SHORT PROBLEM:
Retype the rows below line for line, leaving out the pictures.

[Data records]
########

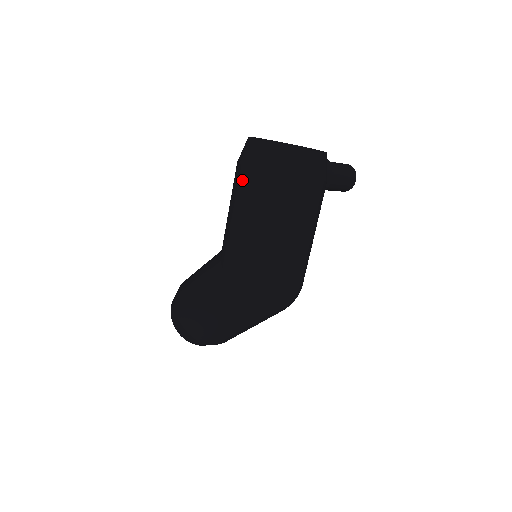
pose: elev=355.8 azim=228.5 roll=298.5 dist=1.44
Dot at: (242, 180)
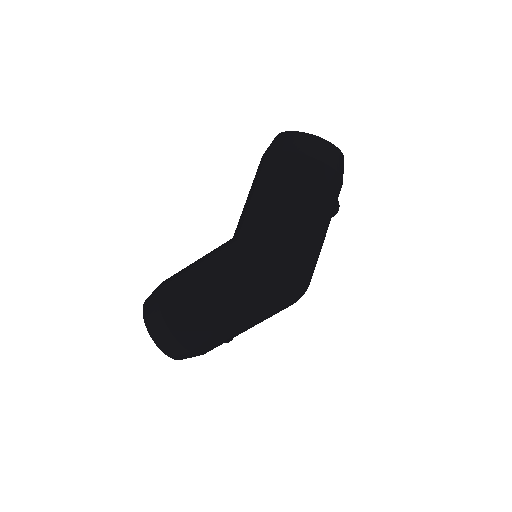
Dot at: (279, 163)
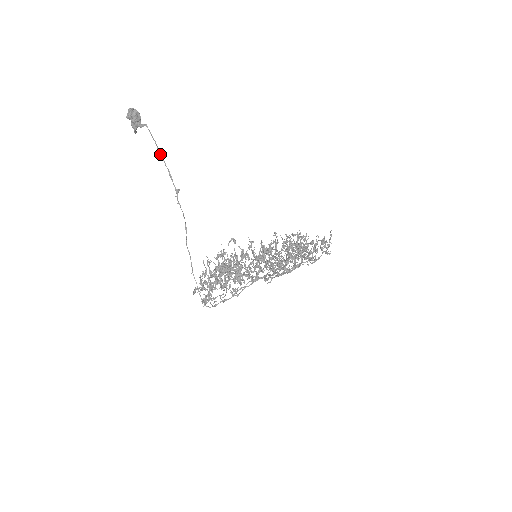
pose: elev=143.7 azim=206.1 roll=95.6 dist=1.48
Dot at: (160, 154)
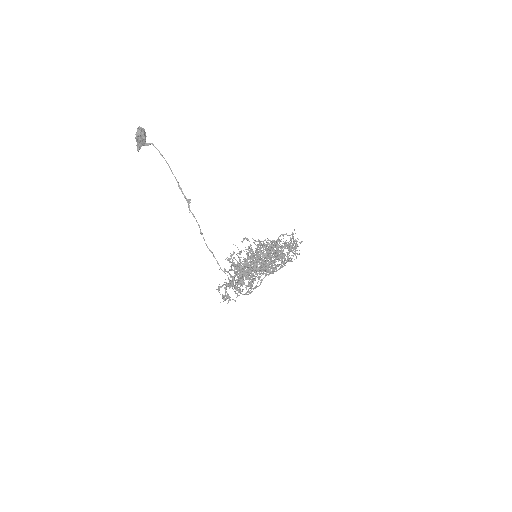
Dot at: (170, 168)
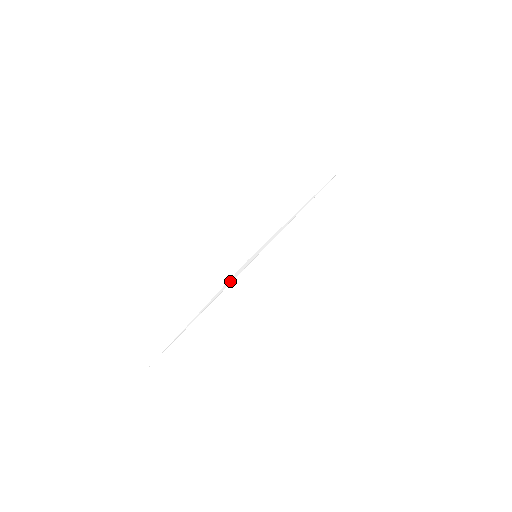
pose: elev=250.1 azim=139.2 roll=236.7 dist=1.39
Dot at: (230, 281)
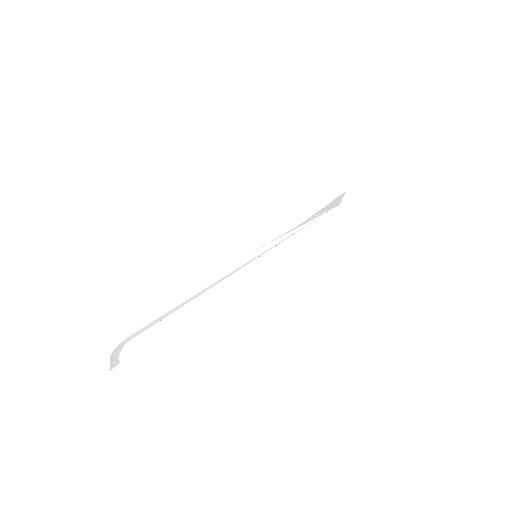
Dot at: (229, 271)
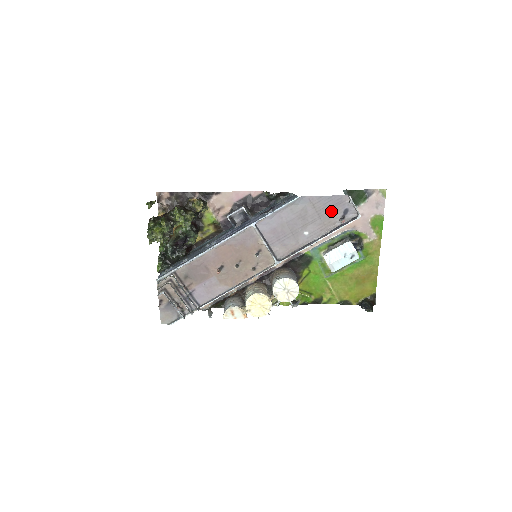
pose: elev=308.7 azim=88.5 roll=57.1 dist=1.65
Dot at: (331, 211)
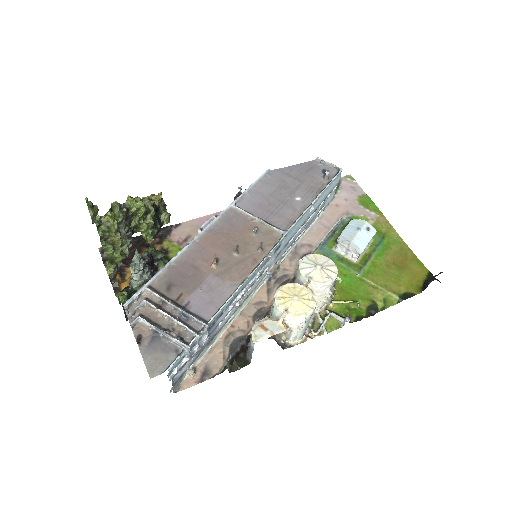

########

OUTPUT:
pose: elev=355.8 azim=228.5 roll=298.5 dist=1.44
Dot at: (242, 180)
Dot at: (279, 163)
pose: elev=143.7 azim=206.1 roll=95.6 dist=1.48
Dot at: (160, 154)
Dot at: (170, 168)
pose: elev=250.1 azim=139.2 roll=236.7 dist=1.39
Dot at: (230, 281)
Dot at: (229, 271)
pose: elev=308.7 azim=88.5 roll=57.1 dist=1.65
Dot at: (331, 211)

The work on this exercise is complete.